THE WARDEN MEETS AN INVADER
two squirrels
THE bond between them had kept Bannertail near his mate, and her warning kept him not too near. Yet it was his daily wont to come to the nesting tree and wait about, in case of anything, he knew not what. Thus it was that he heard a rustling in the near-by limbs one day, then caught a flash of red. A stranger approaching the tree of trees. All Bannertail's fighting blood was aroused. He leaped by well-known jumps, and coursed along well-known overways, till he was on the nesting tree, and undulated like a silvery shadow up the familiar trunk to find himself facing the very Redsquirrel whose range he once had entered and from whom he, Bannertail, had fled. But what a change of situation and of heart! Redhead scoffed and shook his flaming tail. He shrieked his "skit, skit" and stood prepared to fight. Did Bannertail hold back—he, Bannertail, that formerly had declined the combat with this very rogue? Not for an instant. There was new-engendered power within compelling him. He sprang on the Red bandit with all his vigor and drove his teeth in deep. The Redhead was a fighter, too. He clinched and bit. They clung, wrestled and stabbed, then, losing hold of the tree, went hurling to the earth below. In air they flung apart, but landing unhurt they clinched again on the ground; then the Redhead, bleeding from many little wounds, and over-matched, sought to escape, dodged this way and that, found refuge in a hole under a root; and Bannertail, breathless, with two or three slight stabs, swung slowly up the tree from which Silvergray had watched the fight of her mate.
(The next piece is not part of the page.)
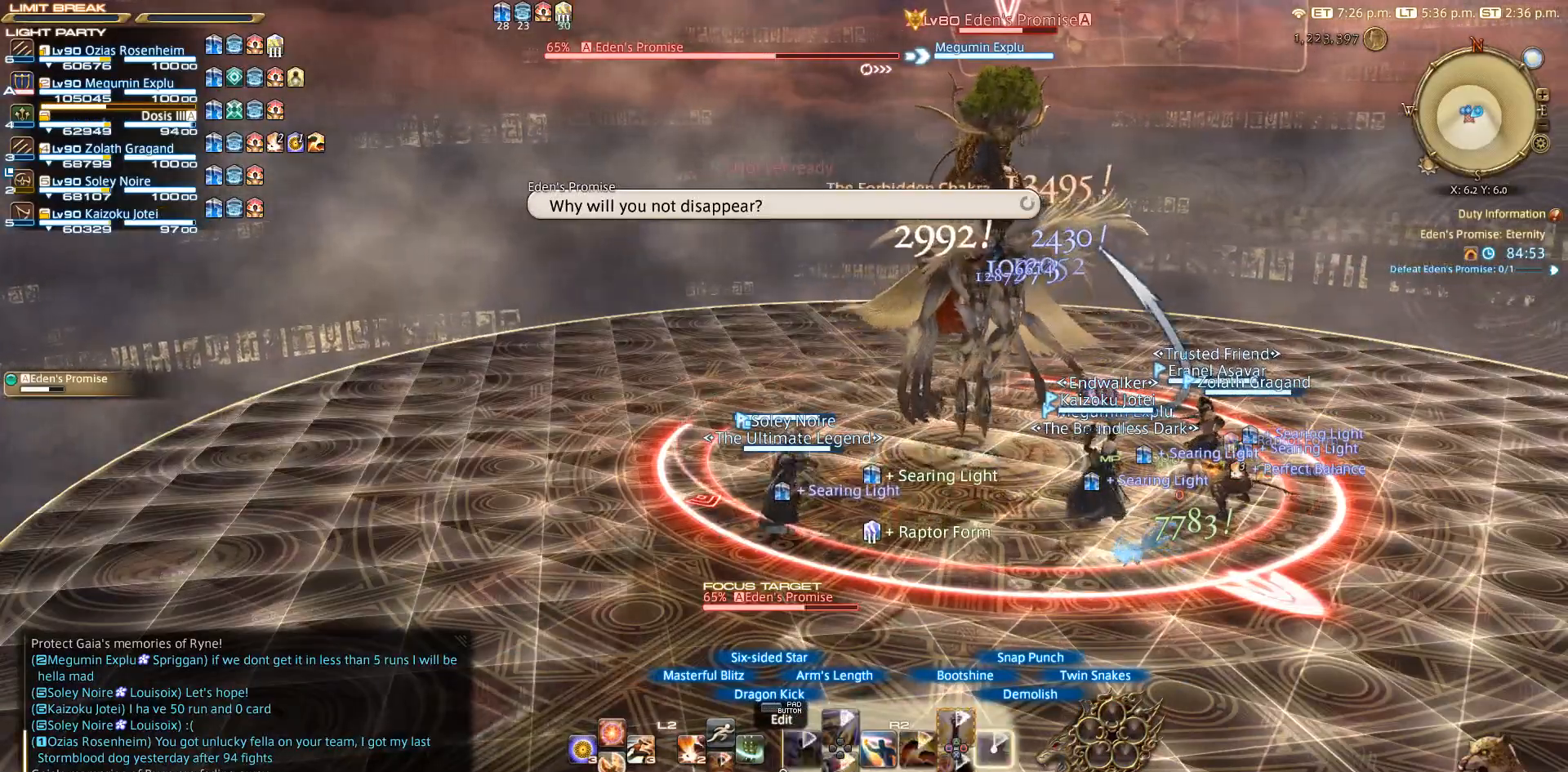
{"buttons": ["CROSS", "R2"], "left_stick": "center", "right_stick": "center", "events": [[17, "CIRCLE", "down"], [67, "CIRCLE", "up"], [317, "CROSS", "down"], [367, "CROSS", "up"], [450, "CROSS", "down"]]}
There never yet was feminine heart that withheld its meed of worship from her fighting champion coming home victorious—which reason may not have entered into it at all. But this surely counted: The young ones' eyes were opened, they were no longer shapeless lumps of flesh. They were fuzzy little Squirrels. The time had come for the father to rejoin the brood.
With the come-together instinct that follows fight, he climbed to the very doorway; she met him there, whisker to whisker. She reached out and licked his wounded shoulder; when she reentered the den he came in too; nosing his brood to get their smell, just as a woman mother buries her nose in the creasy neck of her baby; he gently curled about them all, and the reunited family went sound asleep in their single double bed.